Problem to solve -> Each entry should be set down exactly as written, except for any picture it holds.

Given data ->

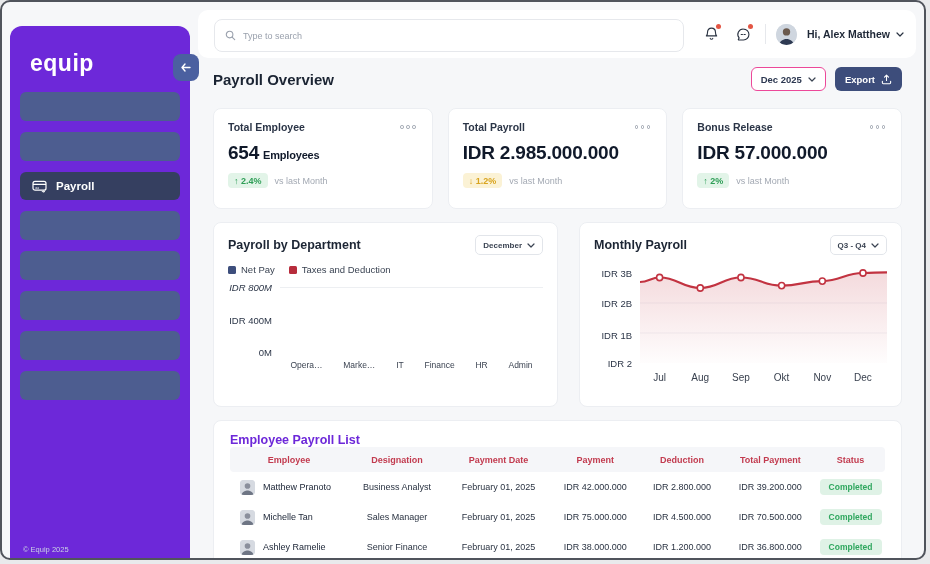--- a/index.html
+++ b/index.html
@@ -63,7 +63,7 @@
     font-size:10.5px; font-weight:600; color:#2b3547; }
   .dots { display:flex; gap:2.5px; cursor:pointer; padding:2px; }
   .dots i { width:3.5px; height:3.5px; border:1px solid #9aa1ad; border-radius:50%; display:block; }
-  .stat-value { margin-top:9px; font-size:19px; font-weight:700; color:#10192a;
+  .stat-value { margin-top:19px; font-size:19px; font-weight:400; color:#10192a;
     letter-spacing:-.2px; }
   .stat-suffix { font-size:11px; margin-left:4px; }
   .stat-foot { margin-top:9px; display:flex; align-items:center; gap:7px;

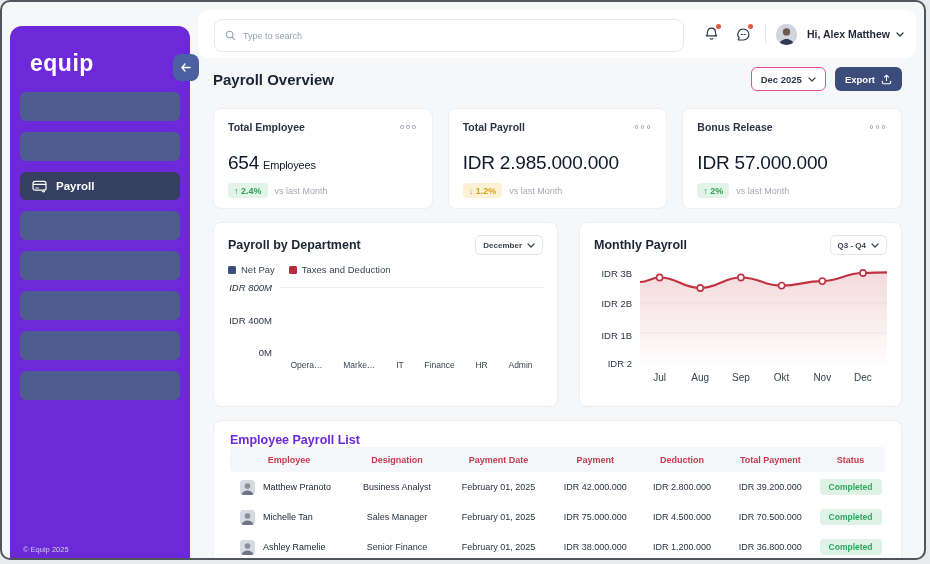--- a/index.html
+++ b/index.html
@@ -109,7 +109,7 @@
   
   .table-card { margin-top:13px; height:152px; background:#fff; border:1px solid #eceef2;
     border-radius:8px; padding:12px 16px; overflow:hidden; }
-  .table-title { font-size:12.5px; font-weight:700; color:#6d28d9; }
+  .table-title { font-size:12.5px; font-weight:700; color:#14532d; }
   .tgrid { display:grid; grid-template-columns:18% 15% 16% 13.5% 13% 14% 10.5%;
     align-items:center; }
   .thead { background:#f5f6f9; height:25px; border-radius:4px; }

Solution to the problem ->
--- a/index.html
+++ b/index.html
@@ -63,7 +63,7 @@
     font-size:10.5px; font-weight:600; color:#2b3547; }
   .dots { display:flex; gap:2.5px; cursor:pointer; padding:2px; }
   .dots i { width:3.5px; height:3.5px; border:1px solid #9aa1ad; border-radius:50%; display:block; }
-  .stat-value { margin-top:9px; font-size:19px; font-weight:700; color:#10192a;
+  .stat-value { margin-top:19px; font-size:19px; font-weight:400; color:#10192a;
     letter-spacing:-.2px; }
   .stat-suffix { font-size:11px; margin-left:4px; }
   .stat-foot { margin-top:9px; display:flex; align-items:center; gap:7px;

--- a/index.html
+++ b/index.html
@@ -109,7 +109,7 @@
   
   .table-card { margin-top:13px; height:152px; background:#fff; border:1px solid #eceef2;
     border-radius:8px; padding:12px 16px; overflow:hidden; }
-  .table-title { font-size:12.5px; font-weight:700; color:#6d28d9; }
+  .table-title { font-size:12.5px; font-weight:700; color:#14532d; }
   .tgrid { display:grid; grid-template-columns:18% 15% 16% 13.5% 13% 14% 10.5%;
     align-items:center; }
   .thead { background:#f5f6f9; height:25px; border-radius:4px; }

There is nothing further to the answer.